A study was conducted to determine the short term repeated dose: inhalation toxicity of the degradation product hydrogen peroxide according to OECD Guideline 412, in compliance with GLP. Male and female rats Alpk:APfSD (Wistar-derived) were exposed (whole body) to the test substance at concentrations of 0, 2.03, 10.3, 23.3 and 58.1/27.3 ppm (corresponding to analytical concentrations of 0, 2.88, 14.6, 33 and 82.4/38.7 mg/m3 air) for 28 days (6 hours daily, 5 days per week). Treatment of the 58.1 ppm group exposed initially was subsequently changed to to 27.3 ppm and was terminated before schedule due to the toxicity of the test substance. Clinical observations were consistent with the typical observations of respiratory tract irritation (reddened nose, stains around the nose, abnormal respiratory noise). In general the time to onset, incidence and severity of clinical signs increased with exposure concentration and repeated exposure. Males exposed to 23.3 ppm showed lower food consumption and body weight gain compared to controls. Minimal changes in albumin and total protein blood levels were found in males and females exposed to 23.3 ppm. Histopathological, treatment-related changes were seen in the anterior-most regions of the nasal cavity lined with squamous epithelium, where minimal to slight necrosis (with associated inflammation) and rhinitis were seen in animals exposed to 10.3 and 23.3 ppm test substance. Inflammation and epithelial erosion in the larynx and increased perivascular neutrophil infiltration in the lungs were considered unlikely to be related to treatment in the absence of a clear dose response relationship. Under the study conditions, the sub-acute inhalation NOAEC of the substance in rats was determined to be 2.03 ppm (corresponding to 2.9 mg/m3) (European Chemicals Bureau, 2003).
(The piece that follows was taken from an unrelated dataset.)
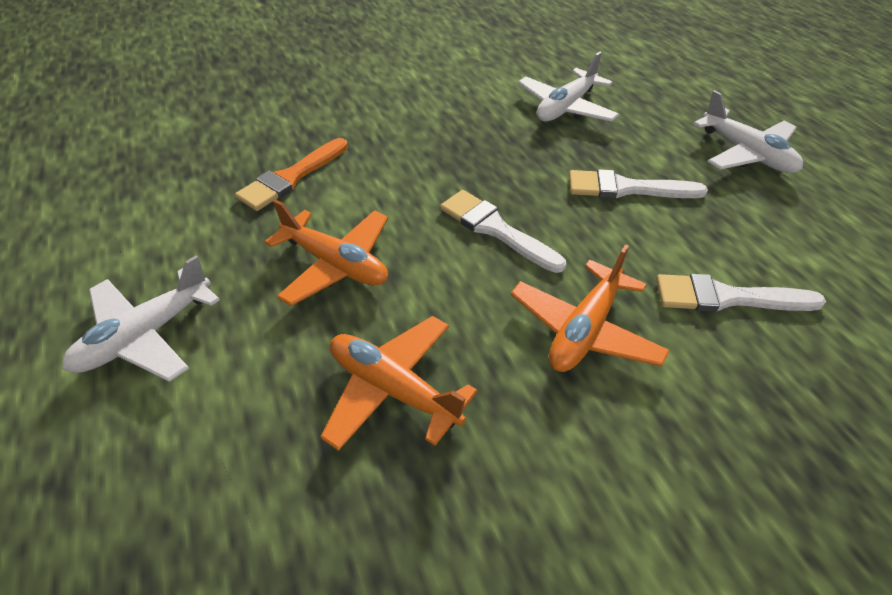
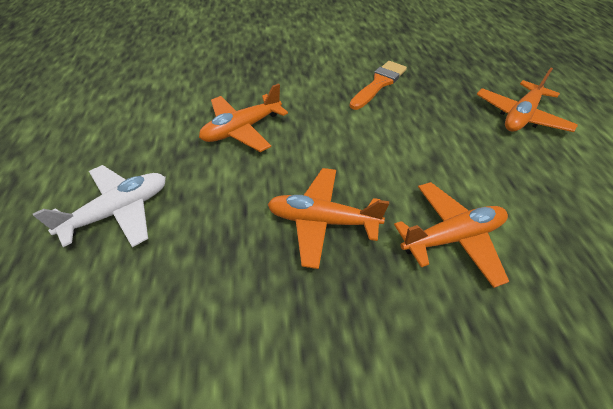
orange plane: 3 -> 4
white brush: 3 -> 0
white plane: 3 -> 1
Justification for classification or non-classification

In vivo, potassium superoxide reacts rapidly with water to produce potassium hydroxide (KOH), oxygen (O2) and potassium hydrogen peroxide (KHO2), which slowly degrades to KOH, H2O2 (hydrogen peroxide) and O2. KOH further dissociates into potassium and hydroxyl ions which constitute normal physiological ion pool. On the other hand, hydrogen peroxide is likely to degrade within a short time in in vivo conditions due to many alternative and competitive degradation pathways. Especially, in alkaline medium and in the presence of heavy and transition metals it is degraded rapidly. As a result, the contribution of toxicity from hydrogen peroxide is likely to be low. Overall, toxicity of potassium superoxide is likely to be low and a quantitative estimation of the hazard potential will not be appropriate due to its rapidly changing degradation kinetics. Therefore, classification for repeated dose toxicity is not warranted according to the EU CLP (1272/2008) criteria.